During a meeting on 18 July 2014, Forest Meiers Construction Manager William Munro told the tiling company’s Managing Director: “The [CFMMEU] contacted me at around 5:00 yesterday. They threatened action on the site if we signed you up.”

In handing down the penalty judgment today, Judge Jarrett said “despite having the best price for the tiling works, a competitor was engaged whose price was some $300,000 more than that tendered by C&K. … such behaviour is not only to the detriment of victims such as C&K, but to the industry and the community at large.”

The Court imposed a $32,000 penalty against Forest Meiers Construction and a $3,000 penalty against Mr Munro.

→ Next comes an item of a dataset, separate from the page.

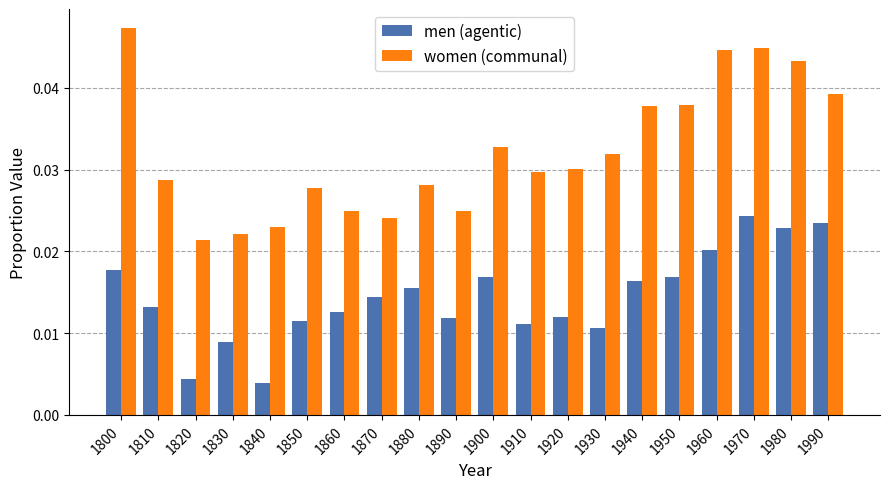

Between 1850 and 1950, which series saw the biggest shift?

women (communal)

The penalty against Forest Meiers and its managing director highlighted the need for companies to respect workplace rights and ensure they do not discriminate against subcontractors.

“This is an all too familiar case where the CFMMEU threatens to take action against a site or a company if they use certain subcontractors that don’t have a CFMMEU enterprise agreement,” ABCC Commissioner Stephen McBurney said.

“The cost of doing business with the CFMMEU in this case is over $500,000. That’s $300,000 on a more expensive tender, a $240,000 compensation order and $35,000 in penalties.

Court exposes ‘contrived’ safety claim: CFMMEU and official penalised $34,500 in Geelong Grammar matter

The Federal Court has handed down penalties totaling $34,500 against the CFMMEU and its former official Brendan Murphy after Mr Murphy was found to have intentionally hindered and obstructed construction work at the Geelong Grammar school in December 2014.

On 3 December 2014 Mr Murphy entered the Geelong Grammar construction site without providing notice and refused to show his entry permit for inspection. He then refused multiple requests to leave the site and called a meeting of workers.

Following the meeting he told the site manager he would not leave until everyone was off the site because he was not happy with the subcontractors that had been engaged. A number of workers left the site and work ceased.

Mr Murphy threatened that he would be back the next day to make sure the site wasn’t open.

In an earlier liability judgment the Federal Court rejected Mr Murphy’s claim that he was concerned about safety at the site.

The ABCC remains in place to ensure building and construction industry participants’ compliance with Australia’s workplace laws.

As a consistent supporter of the ABCC since it was first recommended by the Cole Royal Commission in 2003, AMMA recently provided input into a review of the Building and Construction Industry (Improving Productivity) Act 2016 (BCIIP Act), reiterating industry’s support for the regulator’s retention.

Further, AMMA continues to support the passage of the “Ensuring Integrity Bill”, which contains various measures seeking to lift the standards, behaviours and transparency of all registered organisations including trade unions and registered employer groups.